Monday, 16 August 2010

Financial disasters 2 - stock market crashes

The worst two Stock Market crashes in the UK both happened within the last 40 years. From 1972 to 1974, the market lost 70% of its value. Investor confidence was undermined by a spate of bad news, particularly the oil embargo and four-fold price increase that followed Israel’s Yom Kippur War with Egypt.


The market did not recover the ground it had lost in real terms until May 1987. Then five months later, it crashed again. On Friday, 16 October, 1987 hardly anyone was at work in London’s City financial district because of the disruption caused by the Great Storm, the worst in Britain for more than 280 years.


While they were away, prices in New York had been falling steeply. The reasons are not altogether clear - a drop in the price of the dollar, poor trade figures, just that headless chicken panic that seems to grip markets every so often?

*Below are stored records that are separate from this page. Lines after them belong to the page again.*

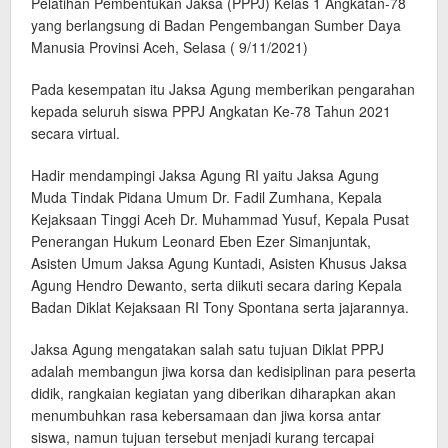
Pelatihan Pembentukan Jaksa (PPPJ) Kelas 1 Angkatan-78
yang berlangsung di Badan Pengembangan Sumber Daya
Manusia Provinsi Aceh, Selasa ( 9/11/2021)
Pada kesempatan itu Jaksa Agung memberikan pengarahan
kepada seluruh siswa PPPJ Angkatan Ke-78 Tahun 2021
secara virtual.
Hadir mendampingi Jaksa Agung RI yaitu Jaksa Agung
Muda Tindak Pidana Umum Dr. Fadil Zumhana, Kepala
Kejaksaan Tinggi Aceh Dr. Muhammad Yusuf, Kepala Pusat
Penerangan Hukum Leonard Eben Ezer Simanjuntak,
Asisten Umum Jaksa Agung Kuntadi, Asisten Khusus Jaksa
Agung Hendro Dewanto, serta diikuti secara daring Kepala
Badan Diklat Kejaksaan RI Tony Spontana serta jajarannya.
Jaksa Agung mengatakan salah satu tujuan Diklat PPPJ
adalah membangun jiwa korsa dan kedisiplinan para peserta
didik, rangkaian kegiatan yang diberikan diharapkan akan
menumbuhkan rasa kebersamaan dan jiwa korsa antar
siswa, namun tujuan tersebut menjadi kurang tercapai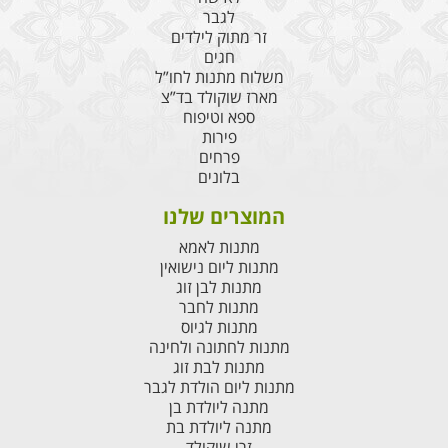
לגבר
זר מתוק לילדים
חגים
משלוח מתנות לחו”ל
מארז שוקולד בד”צ
ספא וטיפוח
פירות
פרחים
בלונים
המוצרים שלנו
מתנות לאמא
מתנות ליום נישואין
מתנות לבן זוג
מתנות לחבר
מתנות לגיוס
מתנות לחתונה ולחינה
מתנות לבת זוג
מתנות ליום הולדת לגבר
מתנה ליולדת בן
מתנה ליולדת בת
זרי שוקולד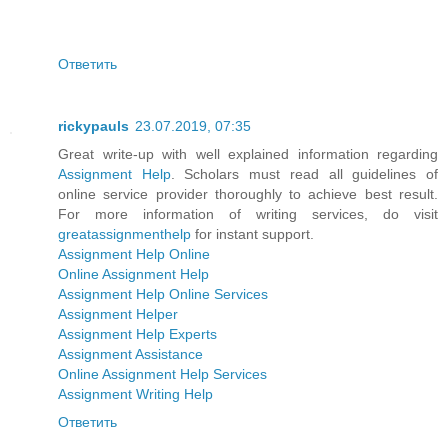
Ответить
rickypauls
23.07.2019, 07:35
Great write-up with well explained information regarding
Assignment Help
. Scholars must read all guidelines of
online service provider thoroughly to achieve best result.
For more information of writing services, do visit
greatassignmenthelp
for instant support.
Assignment Help Online
Online Assignment Help
Assignment Help Online Services
Assignment Helper
Assignment Help Experts
Assignment Assistance
Online Assignment Help Services
Assignment Writing Help
Ответить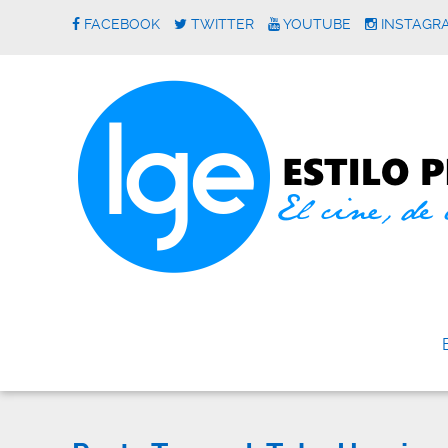
FACEBOOK
TWITTER
YOUTUBE
INSTAGR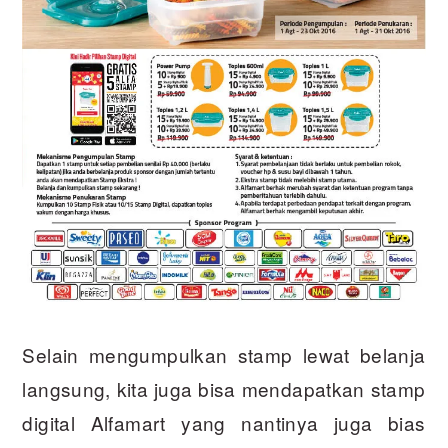
Selain mengumpulkan stamp lewat belanja
langsung, kita juga bisa mendapatkan stamp
digital Alfamart yang nantinya juga bias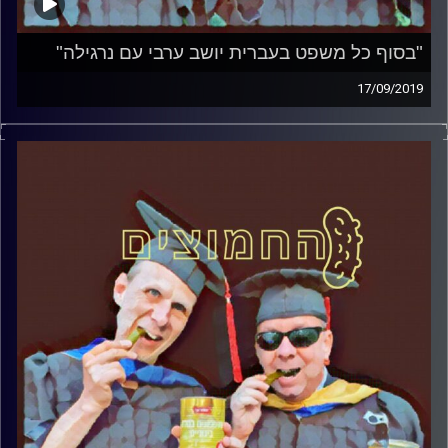
"בסוף כל משפט בעברית יושב ערבי עם נרגילה"
17/09/2019
פרופסור בועז בן-דוד ופרופסור גלעד הירשברגר במבט
פסיכולוגי על בחירות 2019
קרדיט תמונות:
AudioVersity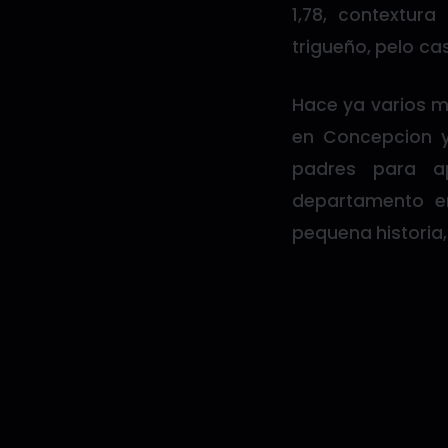
1,78, contextur
trigueño, pelo c
Hace ya varios m
en Concepcion 
padres para a
departamento en
pequena historia,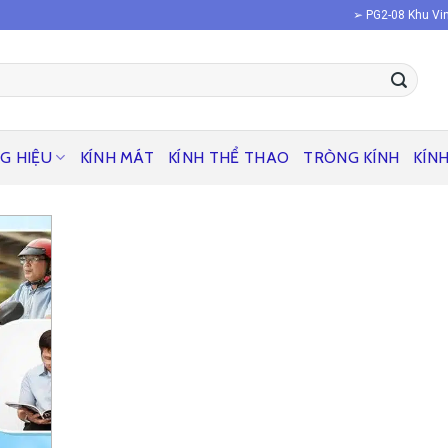
➢ PG2-08 Khu Vin
G HIỆU
KÍNH MÁT
KÍNH THỂ THAO
TRÒNG KÍNH
KÍN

Anyway, by the time London opened on Monday, 19 October, there was huge pent-up demand to sell. £50 billion was wiped off share prices, and the date went down in history as ‘Black Monday’.


The next day’s collapse was even more precipitous, and by November 9, the index had fallen 34%. The main blame was put on ‘programme trading’ which meant that computers automatically sold shares when they dropped to a certain level, though others thought Mrs Thatcher’s ‘Big Bang’ deregulation had also played its part.